Your instructions => Update the text read from the pages in the material below so that every "avril" becomes "abril", keeping all else unchanged. Give the text only, without the pictures.

[[ Data for processing, beginning ]]

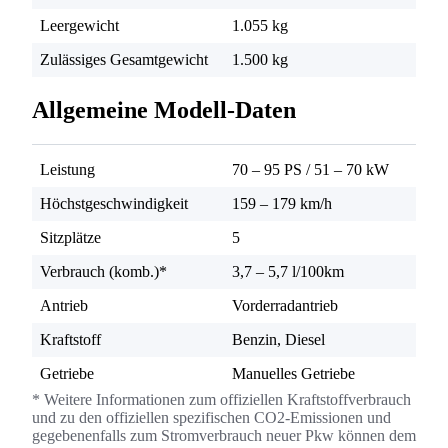
Leergewicht
1.055 kg
Zulässiges Gesamtgewicht
1.500 kg
Allgemeine Modell-Daten
Leistung
70 – 95 PS
/
51 – 70 kW
Höchstgeschwindigkeit
159 – 179 km/h
Sitzplätze
5
Verbrauch (komb.)*
3,7 – 5,7 l/100km
Antrieb
Vorderradantrieb
Kraftstoff
Benzin, Diesel
Getriebe
Manuelles Getriebe
* Weitere Informationen zum offiziellen Kraftstoffverbrauch
und zu den offiziellen spezifischen CO2-Emissionen und
gegebenenfalls zum Stromverbrauch neuer Pkw können dem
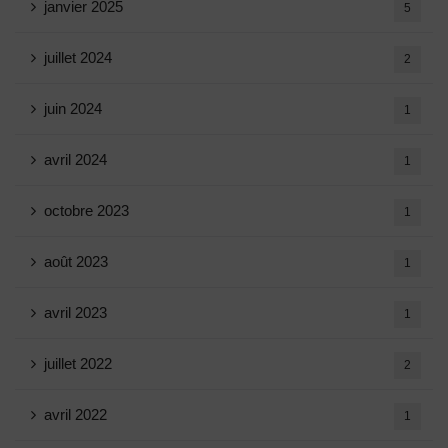
janvier 2025
5
juillet 2024
2
juin 2024
1
avril 2024
1
octobre 2023
1
août 2023
1
avril 2023
1
juillet 2022
2
avril 2022
1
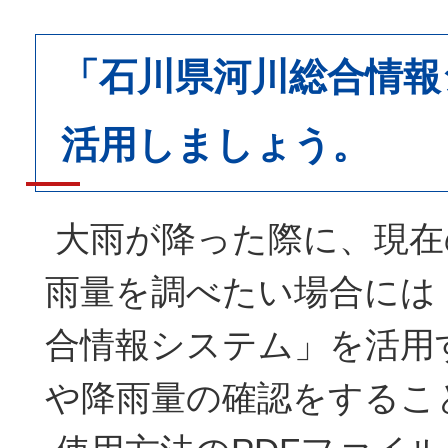
「石川県河川総合情報
活用しましょう。
大雨が降った際に、現在
雨量を調べたい場合には
合情報システム」を活用
や降雨量の確認をするこ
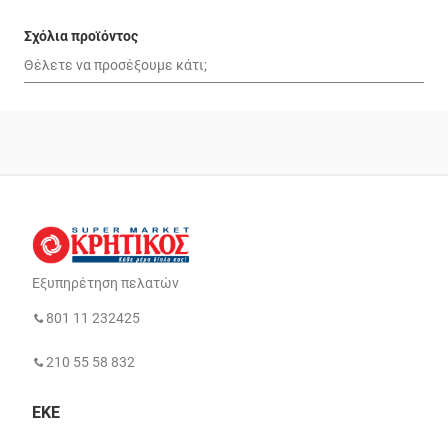
Σχόλια προϊόντος
Εξυπηρέτηση πελατών
801 11 232425
210 55 58 832
ΕΚΕ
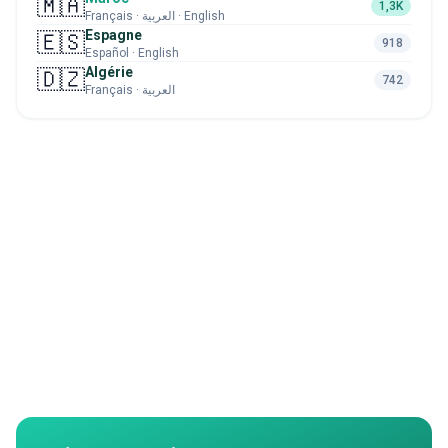
🇲🇦
1,3K
Français · العربية · English
Espagne
🇪🇸
918
Español · English
Algérie
🇩🇿
742
Français · العربية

[[ Data for processing, end ]]

Output below =>
Leergewicht
1.055 kg
Zulässiges Gesamtgewicht
1.500 kg
Allgemeine Modell-Daten
Leistung
70 – 95 PS
/
51 – 70 kW
Höchstgeschwindigkeit
159 – 179 km/h
Sitzplätze
5
Verbrauch (komb.)*
3,7 – 5,7 l/100km
Antrieb
Vorderradantrieb
Kraftstoff
Benzin, Diesel
Getriebe
Manuelles Getriebe
* Weitere Informationen zum offiziellen Kraftstoffverbrauch
und zu den offiziellen spezifischen CO2-Emissionen und
gegebenenfalls zum Stromverbrauch neuer Pkw können dem
janvier 2025
5
juillet 2024
2
juin 2024
1
abril 2024
1
octobre 2023
1
août 2023
1
abril 2023
1
juillet 2022
2
abril 2022
1
「石川県河川総合情報
活用しましょう。
大雨が降った際に、現在
雨量を調べたい場合には
合情報システム」を活用
や降雨量の確認をするこ
Σχόλια προϊόντος
Εξυπηρέτηση πελατών
801 11 232425
210 55 58 832
ΕΚΕ
🇲🇦
1,3K
Français · العربية · English
Espagne
🇪🇸
918
Español · English
Algérie
🇩🇿
742
Français · العربية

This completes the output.